Mapping Mason: Not So GREENhouse

By Anonymous

Figure 1: The Presidents Park Hydroponic Greenhouse

Interactions

The GMU greenhouse currently uses non-renewable energy sources to power the greenhouse (Office of Sustainability, 2022). The development of the greenhouse is not sustainable to the environment. While providing over 2,000 pounds of produce, it is still a large, intensive building that emits greenhouse gases.

Resource characteristics

Fossil fuels are being burned to run the greenhouse at GMU. Meaning natural resources and direct impact to the environment is involved. The burning of fossil fuels can increase temperatures (both on land and in water), increase precipitation, raise sea levels, impact human health, and much more (Sommer, 2016). The ecological factors such as light, temperature, soil, and water are all affected since the emissions effect all organisms, biotic and abiotic. Around 30,000 of kilowatt hours are used in electricity and approximately 18,000 pounds of CO2 were emitted just last year from the GMU greenhouse.
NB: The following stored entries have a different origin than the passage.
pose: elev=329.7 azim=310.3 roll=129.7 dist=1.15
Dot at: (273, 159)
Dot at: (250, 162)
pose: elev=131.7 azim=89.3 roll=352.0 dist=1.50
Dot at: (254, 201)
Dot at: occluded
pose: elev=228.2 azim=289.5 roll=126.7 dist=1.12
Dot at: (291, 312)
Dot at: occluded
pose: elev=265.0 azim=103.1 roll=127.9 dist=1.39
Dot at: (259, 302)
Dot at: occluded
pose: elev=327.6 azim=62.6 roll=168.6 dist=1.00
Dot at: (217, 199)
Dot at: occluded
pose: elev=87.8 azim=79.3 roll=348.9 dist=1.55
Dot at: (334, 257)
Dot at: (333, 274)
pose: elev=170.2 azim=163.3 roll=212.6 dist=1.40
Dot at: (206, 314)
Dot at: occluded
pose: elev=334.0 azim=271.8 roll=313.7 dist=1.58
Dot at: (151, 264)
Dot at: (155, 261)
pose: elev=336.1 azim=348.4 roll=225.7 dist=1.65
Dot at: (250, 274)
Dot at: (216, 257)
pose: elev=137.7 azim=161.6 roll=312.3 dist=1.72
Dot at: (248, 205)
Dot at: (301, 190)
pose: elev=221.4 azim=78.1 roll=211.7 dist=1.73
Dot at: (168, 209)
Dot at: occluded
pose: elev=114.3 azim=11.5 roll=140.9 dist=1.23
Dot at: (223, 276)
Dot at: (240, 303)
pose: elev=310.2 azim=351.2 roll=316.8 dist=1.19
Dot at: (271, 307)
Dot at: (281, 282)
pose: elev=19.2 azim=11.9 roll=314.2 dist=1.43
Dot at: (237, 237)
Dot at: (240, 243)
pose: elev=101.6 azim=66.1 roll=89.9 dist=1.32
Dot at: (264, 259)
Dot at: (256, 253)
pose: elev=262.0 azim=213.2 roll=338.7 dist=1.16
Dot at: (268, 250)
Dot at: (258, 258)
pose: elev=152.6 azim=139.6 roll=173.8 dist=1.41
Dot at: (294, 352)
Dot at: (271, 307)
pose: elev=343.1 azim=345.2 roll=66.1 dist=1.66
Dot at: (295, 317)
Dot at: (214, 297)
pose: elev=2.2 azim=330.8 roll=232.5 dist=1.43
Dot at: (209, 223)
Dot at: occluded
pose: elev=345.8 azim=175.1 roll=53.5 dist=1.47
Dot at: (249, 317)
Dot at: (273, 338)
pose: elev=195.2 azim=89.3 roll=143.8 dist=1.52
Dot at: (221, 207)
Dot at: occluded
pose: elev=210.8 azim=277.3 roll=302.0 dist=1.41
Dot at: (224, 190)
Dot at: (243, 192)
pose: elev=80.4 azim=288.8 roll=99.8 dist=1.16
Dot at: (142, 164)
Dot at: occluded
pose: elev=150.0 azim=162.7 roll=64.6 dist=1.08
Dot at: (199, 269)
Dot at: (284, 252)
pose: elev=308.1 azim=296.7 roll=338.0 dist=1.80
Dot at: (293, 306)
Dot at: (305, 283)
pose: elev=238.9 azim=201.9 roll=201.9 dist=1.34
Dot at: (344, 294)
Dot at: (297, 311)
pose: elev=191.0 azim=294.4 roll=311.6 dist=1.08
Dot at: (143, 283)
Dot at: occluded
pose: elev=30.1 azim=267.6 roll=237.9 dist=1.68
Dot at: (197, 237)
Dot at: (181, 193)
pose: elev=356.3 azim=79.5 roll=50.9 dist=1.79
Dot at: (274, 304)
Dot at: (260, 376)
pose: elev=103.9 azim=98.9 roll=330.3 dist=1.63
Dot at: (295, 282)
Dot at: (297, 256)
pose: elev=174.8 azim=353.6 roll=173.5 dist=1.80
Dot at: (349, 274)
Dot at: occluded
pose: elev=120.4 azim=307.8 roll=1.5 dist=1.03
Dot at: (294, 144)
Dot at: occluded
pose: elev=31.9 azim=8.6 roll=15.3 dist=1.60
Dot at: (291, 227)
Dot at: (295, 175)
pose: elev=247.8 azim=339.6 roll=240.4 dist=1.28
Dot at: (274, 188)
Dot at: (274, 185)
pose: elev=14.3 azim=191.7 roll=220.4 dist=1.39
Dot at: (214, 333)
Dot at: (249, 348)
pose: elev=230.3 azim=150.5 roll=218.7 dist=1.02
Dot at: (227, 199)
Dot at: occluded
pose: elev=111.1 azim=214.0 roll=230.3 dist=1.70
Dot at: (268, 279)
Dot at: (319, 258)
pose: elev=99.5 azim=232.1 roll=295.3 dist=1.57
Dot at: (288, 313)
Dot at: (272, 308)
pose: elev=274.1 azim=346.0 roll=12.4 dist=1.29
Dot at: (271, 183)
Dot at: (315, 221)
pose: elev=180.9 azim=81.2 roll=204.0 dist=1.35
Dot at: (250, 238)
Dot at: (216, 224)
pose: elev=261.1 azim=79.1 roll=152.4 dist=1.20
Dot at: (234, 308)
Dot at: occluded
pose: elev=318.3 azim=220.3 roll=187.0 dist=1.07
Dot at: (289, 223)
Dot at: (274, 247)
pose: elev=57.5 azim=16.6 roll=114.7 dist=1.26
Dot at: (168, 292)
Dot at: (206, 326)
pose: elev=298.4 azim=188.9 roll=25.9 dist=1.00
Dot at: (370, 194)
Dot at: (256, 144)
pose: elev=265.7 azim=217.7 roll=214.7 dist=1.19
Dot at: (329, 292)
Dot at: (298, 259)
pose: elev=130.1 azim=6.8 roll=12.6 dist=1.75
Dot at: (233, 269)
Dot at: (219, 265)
Although the greenhouse is helping plant and grow diverse plant species, the indirect effects outweigh the positive, local benefits.

Governance/user characteristics

At our local level, the GMU hydroponic greenhouse was originally owned by the College of Science. The main use of the greenhouse was to provide plants to biology and environmental introductory courses. Now, the Office of Sustainability took over and uses it to produce food that is either sold to the public or given to GMU’s dining halls. Not only do Mason students rely on the greenhouse for food, but staff who work in the greenhouse get paid by the profits (Office of Sustainability, 2022). Also, when producing energy at the greenhouse, there is a link between the human output/input energy and the measurement of efficiency, which is all regulated through the power grid which extends beyond George Mason Universities campus and into the state of Virginia (GiamPietro & Pimentel, 1991).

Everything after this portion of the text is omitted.